9.3 Mesial Temporal Sclerosis/Hippocampal Sclerosis
Evaluation of the hippocampi, particularly in the coronal plane, is important in all seizure evaluations. Hippocampal volume loss with a hyperintense signal on T2 W/FLAIR imaging, related to gliosis, is a feature of mesial temporal sclerosis (MTS), also known as hippocampal sclerosis (Fig. 9.3). The entire hippocampus may be involved, although other patterns of involvement, such as of sections CA1 and CA4, or isolated involvement of CA4 (end-fimbrial sclerosis), have been described. It is important to be aware that this process can be bilateral in up to 20% of patients with MTS, which carries two potential diagnostic pitfalls. First, a bilateral symmetric abnormality can be missed unless there is familiarity with the normal hippocampal morphology. Second, a bilateral asymmetric abnormality could be mistaken for a unilateral process, which is important because in some cases the less atrophied side of the hippocampus may be the cause of seizures.
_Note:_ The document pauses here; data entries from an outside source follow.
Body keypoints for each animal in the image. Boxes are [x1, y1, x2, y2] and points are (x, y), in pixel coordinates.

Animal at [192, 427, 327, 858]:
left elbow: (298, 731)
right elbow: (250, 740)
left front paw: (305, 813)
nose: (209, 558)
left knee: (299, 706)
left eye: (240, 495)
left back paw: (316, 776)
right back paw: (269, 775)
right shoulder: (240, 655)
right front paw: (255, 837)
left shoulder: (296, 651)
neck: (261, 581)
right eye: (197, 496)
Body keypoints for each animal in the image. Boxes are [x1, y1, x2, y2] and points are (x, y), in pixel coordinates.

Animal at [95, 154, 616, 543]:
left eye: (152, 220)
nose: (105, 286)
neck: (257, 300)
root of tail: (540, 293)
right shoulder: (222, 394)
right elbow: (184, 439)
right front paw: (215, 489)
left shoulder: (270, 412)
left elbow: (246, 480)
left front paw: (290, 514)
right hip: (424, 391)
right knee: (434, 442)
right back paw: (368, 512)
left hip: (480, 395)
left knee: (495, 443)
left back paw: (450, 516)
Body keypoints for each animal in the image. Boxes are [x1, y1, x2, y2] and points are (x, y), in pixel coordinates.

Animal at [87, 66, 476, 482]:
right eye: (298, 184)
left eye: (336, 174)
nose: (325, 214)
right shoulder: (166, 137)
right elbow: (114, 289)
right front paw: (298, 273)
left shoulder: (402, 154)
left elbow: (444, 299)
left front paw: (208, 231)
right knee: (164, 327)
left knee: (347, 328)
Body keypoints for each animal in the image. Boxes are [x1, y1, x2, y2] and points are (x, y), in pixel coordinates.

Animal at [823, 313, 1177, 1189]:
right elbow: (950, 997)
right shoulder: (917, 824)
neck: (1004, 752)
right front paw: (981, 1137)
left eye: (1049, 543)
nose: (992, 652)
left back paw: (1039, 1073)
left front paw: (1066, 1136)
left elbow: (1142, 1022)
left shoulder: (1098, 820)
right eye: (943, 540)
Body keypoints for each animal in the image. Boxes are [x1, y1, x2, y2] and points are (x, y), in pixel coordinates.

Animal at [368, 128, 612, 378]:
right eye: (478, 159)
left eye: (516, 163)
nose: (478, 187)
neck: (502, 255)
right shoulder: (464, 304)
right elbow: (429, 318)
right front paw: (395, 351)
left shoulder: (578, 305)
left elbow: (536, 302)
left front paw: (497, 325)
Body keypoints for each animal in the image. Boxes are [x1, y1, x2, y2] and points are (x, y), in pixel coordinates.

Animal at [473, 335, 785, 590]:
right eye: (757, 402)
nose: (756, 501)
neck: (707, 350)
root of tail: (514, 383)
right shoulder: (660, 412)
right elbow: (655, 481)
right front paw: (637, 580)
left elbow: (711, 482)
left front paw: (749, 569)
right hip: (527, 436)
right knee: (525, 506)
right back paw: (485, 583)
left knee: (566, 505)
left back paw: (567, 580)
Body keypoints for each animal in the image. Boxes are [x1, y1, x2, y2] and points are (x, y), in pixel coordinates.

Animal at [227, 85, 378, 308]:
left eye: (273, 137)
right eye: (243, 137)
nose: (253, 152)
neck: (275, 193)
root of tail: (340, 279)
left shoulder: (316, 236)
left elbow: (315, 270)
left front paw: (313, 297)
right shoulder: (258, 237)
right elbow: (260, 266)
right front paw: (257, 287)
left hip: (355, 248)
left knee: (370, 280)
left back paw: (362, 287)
Therefore, caution is warranted before the structural findings suggestive of MTS are definitively linked with the physiologic implications of the location of origin of a seizure. Determining the true cause of seizures is the reason for more detailed workup, including EEG, possible intraoperative monitoring with grid electrodes or depth electrodes, SPECT perfusion studies, and possibly MEG. An imaging feature supportive of MTS is volume loss in the ipsilateral fornix and mammillary body, related to Wallerian degeneration along the circuit of Papez.
Mesial temporal sclerosis has been shown to be more common in individuals with a childhood history of febrile seizures, but the exact cause–effect relationship of the two disorders remains unclear. Although MTS is typically a disease of adolescence and adulthood, it can be seen in children as young as 2 years of age who have a mutation of the cellular type 1A voltage-gated sodium channel (SCN1A).